**TASK:** Of all the entries below, retype only the lines from the one with "Recorded from Sikkim, the" through the one with "Piet van Lune", exactly as they appear.

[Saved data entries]
>>

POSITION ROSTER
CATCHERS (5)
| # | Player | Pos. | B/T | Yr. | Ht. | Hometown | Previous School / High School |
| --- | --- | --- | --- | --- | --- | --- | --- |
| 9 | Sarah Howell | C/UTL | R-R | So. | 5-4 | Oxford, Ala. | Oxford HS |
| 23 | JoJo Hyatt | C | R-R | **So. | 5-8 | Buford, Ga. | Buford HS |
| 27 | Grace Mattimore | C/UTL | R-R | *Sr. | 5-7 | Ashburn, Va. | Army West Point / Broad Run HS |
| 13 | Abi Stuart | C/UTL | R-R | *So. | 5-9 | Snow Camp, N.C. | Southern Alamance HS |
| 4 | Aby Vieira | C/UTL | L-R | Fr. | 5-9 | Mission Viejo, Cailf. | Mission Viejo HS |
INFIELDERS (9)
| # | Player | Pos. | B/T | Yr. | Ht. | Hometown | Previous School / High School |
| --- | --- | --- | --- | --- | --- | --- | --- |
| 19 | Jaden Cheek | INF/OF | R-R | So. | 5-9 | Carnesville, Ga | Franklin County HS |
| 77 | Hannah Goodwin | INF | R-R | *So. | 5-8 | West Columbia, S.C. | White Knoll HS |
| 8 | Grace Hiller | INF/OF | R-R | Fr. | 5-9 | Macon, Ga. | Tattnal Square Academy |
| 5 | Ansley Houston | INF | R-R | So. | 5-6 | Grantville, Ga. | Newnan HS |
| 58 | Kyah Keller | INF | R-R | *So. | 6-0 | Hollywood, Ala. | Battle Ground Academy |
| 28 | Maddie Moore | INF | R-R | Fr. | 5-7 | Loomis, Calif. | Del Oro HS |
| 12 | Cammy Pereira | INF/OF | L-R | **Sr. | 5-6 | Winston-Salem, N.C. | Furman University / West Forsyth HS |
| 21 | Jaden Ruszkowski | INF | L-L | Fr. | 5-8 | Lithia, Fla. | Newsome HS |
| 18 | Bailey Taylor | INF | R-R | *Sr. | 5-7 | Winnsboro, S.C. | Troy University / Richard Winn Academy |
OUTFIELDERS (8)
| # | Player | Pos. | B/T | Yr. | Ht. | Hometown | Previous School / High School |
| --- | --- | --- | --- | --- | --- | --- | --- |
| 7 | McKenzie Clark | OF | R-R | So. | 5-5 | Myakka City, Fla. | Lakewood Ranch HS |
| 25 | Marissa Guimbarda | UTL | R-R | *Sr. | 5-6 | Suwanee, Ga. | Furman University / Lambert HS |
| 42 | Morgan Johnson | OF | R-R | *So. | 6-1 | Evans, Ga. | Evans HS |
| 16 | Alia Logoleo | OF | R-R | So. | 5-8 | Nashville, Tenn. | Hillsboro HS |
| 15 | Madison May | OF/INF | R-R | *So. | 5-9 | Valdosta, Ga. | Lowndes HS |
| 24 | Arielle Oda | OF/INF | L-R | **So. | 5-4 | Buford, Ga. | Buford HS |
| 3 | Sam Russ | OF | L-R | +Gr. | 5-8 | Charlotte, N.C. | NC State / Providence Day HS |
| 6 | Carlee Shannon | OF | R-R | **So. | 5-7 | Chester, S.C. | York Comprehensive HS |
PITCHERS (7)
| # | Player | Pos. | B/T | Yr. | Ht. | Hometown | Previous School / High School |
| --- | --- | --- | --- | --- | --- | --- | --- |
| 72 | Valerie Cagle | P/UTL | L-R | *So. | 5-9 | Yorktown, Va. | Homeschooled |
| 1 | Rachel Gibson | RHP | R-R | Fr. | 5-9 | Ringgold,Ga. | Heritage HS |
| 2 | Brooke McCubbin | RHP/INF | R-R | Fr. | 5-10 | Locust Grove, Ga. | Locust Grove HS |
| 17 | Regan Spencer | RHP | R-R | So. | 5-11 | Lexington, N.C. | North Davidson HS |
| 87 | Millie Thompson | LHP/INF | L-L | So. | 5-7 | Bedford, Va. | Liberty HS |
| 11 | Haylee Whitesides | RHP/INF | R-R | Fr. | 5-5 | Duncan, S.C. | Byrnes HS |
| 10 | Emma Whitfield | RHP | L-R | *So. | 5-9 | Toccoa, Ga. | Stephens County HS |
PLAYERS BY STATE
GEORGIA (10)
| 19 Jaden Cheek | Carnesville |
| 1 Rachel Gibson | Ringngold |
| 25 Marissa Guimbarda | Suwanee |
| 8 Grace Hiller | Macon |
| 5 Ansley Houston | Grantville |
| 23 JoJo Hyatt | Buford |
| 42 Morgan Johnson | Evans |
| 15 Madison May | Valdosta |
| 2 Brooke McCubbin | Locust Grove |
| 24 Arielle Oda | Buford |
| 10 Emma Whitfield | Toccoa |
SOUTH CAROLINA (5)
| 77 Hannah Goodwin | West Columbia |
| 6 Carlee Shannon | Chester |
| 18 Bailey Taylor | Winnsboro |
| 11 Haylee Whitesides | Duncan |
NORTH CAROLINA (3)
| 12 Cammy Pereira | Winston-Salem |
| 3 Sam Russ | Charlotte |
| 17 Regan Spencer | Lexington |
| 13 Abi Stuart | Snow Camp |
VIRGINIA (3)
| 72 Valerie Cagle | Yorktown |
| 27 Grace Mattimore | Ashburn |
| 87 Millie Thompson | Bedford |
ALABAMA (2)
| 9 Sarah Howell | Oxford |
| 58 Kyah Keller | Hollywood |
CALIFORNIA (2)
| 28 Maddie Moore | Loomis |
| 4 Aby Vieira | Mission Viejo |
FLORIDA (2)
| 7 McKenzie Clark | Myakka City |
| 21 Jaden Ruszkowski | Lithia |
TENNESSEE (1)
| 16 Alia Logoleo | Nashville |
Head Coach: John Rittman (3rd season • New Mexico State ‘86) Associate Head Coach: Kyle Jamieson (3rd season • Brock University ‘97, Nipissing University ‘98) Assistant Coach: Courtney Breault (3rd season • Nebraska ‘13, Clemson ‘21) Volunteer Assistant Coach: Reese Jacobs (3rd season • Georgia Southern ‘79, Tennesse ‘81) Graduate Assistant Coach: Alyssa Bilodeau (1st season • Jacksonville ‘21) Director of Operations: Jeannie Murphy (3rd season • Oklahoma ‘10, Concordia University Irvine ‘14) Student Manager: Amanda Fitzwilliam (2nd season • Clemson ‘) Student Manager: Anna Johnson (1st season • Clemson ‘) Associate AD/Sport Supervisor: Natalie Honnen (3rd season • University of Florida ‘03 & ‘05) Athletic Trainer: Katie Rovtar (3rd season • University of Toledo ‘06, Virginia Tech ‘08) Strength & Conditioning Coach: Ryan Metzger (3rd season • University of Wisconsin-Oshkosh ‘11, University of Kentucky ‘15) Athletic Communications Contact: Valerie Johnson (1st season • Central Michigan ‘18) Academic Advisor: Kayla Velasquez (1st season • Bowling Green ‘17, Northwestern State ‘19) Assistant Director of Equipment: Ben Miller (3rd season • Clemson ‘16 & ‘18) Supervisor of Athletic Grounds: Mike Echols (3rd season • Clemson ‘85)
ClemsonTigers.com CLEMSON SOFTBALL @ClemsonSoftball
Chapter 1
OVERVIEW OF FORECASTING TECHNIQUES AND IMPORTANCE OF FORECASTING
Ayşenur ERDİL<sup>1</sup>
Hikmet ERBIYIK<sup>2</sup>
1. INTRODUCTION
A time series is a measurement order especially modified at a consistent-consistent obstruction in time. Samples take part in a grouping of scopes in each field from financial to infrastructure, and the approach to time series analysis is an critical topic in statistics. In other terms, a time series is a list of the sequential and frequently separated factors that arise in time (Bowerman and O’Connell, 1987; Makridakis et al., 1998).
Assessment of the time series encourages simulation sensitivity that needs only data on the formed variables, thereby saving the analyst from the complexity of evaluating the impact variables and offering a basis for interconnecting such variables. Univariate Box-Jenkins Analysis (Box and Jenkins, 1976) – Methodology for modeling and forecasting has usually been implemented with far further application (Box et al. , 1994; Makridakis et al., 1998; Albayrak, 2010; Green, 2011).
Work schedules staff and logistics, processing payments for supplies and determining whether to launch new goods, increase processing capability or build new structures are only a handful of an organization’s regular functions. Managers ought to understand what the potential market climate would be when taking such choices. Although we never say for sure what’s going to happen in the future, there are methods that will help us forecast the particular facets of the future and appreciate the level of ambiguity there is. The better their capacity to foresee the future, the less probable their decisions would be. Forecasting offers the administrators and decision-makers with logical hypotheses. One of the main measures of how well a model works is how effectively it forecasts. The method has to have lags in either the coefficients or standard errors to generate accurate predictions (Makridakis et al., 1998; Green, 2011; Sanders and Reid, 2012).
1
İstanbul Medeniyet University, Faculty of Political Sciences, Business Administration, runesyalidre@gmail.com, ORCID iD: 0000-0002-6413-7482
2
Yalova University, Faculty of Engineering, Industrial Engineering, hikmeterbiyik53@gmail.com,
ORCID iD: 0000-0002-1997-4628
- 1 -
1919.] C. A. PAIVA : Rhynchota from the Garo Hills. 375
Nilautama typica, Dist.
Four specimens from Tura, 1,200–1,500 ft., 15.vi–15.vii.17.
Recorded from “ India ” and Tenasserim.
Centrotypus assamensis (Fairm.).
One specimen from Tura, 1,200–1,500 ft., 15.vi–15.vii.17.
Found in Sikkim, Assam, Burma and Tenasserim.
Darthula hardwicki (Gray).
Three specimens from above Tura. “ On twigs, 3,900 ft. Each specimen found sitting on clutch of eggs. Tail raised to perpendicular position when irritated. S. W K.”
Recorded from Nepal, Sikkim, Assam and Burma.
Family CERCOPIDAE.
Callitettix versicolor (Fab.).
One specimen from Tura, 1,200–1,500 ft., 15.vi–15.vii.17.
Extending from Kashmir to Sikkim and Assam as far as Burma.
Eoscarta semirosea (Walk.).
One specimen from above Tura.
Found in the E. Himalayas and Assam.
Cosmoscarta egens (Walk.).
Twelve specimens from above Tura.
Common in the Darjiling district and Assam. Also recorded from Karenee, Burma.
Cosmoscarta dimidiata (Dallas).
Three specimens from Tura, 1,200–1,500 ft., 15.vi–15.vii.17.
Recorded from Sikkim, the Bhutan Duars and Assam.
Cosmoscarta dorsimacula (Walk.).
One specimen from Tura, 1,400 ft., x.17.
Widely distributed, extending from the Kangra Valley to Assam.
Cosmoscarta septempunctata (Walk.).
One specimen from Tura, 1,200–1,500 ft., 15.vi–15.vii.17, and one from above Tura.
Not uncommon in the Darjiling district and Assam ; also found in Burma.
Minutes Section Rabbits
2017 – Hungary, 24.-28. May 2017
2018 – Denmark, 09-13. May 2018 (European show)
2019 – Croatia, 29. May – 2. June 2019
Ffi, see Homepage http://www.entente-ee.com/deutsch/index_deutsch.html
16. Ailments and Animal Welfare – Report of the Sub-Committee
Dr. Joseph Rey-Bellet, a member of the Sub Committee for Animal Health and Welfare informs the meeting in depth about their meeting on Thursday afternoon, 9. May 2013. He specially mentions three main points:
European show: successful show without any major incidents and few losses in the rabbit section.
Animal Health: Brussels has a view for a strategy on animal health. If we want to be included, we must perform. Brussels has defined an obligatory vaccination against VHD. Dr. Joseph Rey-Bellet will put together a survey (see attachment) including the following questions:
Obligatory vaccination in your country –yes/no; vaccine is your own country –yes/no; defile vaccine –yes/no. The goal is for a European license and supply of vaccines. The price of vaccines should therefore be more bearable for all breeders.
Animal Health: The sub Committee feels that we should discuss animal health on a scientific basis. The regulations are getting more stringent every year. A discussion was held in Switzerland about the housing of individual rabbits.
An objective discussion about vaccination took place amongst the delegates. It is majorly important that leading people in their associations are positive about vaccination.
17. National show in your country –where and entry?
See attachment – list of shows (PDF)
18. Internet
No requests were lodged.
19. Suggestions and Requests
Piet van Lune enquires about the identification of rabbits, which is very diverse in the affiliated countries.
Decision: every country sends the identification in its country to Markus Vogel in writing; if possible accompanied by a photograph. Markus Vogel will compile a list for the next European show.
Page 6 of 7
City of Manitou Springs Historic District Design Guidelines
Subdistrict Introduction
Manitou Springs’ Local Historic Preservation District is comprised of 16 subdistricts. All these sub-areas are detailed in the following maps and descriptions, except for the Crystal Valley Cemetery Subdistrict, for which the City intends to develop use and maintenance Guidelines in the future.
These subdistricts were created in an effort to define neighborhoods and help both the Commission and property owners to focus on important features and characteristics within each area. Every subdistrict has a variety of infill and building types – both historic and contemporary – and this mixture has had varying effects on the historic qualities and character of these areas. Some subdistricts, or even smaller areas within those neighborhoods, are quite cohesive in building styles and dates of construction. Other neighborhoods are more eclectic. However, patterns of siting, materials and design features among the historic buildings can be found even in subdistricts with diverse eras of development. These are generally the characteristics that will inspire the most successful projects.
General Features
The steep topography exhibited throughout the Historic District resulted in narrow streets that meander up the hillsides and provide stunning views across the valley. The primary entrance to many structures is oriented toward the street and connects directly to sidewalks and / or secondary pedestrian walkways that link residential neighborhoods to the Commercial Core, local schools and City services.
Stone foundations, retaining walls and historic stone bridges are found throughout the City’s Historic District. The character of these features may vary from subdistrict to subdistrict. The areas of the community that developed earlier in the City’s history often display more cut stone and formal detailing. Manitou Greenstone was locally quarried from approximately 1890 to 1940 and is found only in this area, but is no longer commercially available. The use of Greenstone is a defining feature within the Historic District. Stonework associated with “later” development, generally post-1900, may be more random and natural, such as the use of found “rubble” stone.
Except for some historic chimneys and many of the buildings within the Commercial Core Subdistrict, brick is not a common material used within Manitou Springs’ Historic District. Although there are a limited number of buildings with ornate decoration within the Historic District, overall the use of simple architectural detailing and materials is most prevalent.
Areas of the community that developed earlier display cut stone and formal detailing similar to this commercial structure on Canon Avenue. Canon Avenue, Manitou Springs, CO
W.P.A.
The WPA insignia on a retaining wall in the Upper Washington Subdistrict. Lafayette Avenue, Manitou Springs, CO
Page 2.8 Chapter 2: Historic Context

<<

**TASK RESPONSE:**
Recorded from Sikkim, the Bhutan Duars and Assam.
Cosmoscarta dorsimacula (Walk.).
One specimen from Tura, 1,400 ft., x.17.
Widely distributed, extending from the Kangra Valley to Assam.
Cosmoscarta septempunctata (Walk.).
One specimen from Tura, 1,200–1,500 ft., 15.vi–15.vii.17, and one from above Tura.
Not uncommon in the Darjiling district and Assam ; also found in Burma.
Minutes Section Rabbits
2017 – Hungary, 24.-28. May 2017
2018 – Denmark, 09-13. May 2018 (European show)
2019 – Croatia, 29. May – 2. June 2019
Ffi, see Homepage http://www.entente-ee.com/deutsch/index_deutsch.html
16. Ailments and Animal Welfare – Report of the Sub-Committee
Dr. Joseph Rey-Bellet, a member of the Sub Committee for Animal Health and Welfare informs the meeting in depth about their meeting on Thursday afternoon, 9. May 2013. He specially mentions three main points:
European show: successful show without any major incidents and few losses in the rabbit section.
Animal Health: Brussels has a view for a strategy on animal health. If we want to be included, we must perform. Brussels has defined an obligatory vaccination against VHD. Dr. Joseph Rey-Bellet will put together a survey (see attachment) including the following questions:
Obligatory vaccination in your country –yes/no; vaccine is your own country –yes/no; defile vaccine –yes/no. The goal is for a European license and supply of vaccines. The price of vaccines should therefore be more bearable for all breeders.
Animal Health: The sub Committee feels that we should discuss animal health on a scientific basis. The regulations are getting more stringent every year. A discussion was held in Switzerland about the housing of individual rabbits.
An objective discussion about vaccination took place amongst the delegates. It is majorly important that leading people in their associations are positive about vaccination.
17. National show in your country –where and entry?
See attachment – list of shows (PDF)
18. Internet
No requests were lodged.
19. Suggestions and Requests
Piet van Lune enquires about the identification of rabbits, which is very diverse in the affiliated countries.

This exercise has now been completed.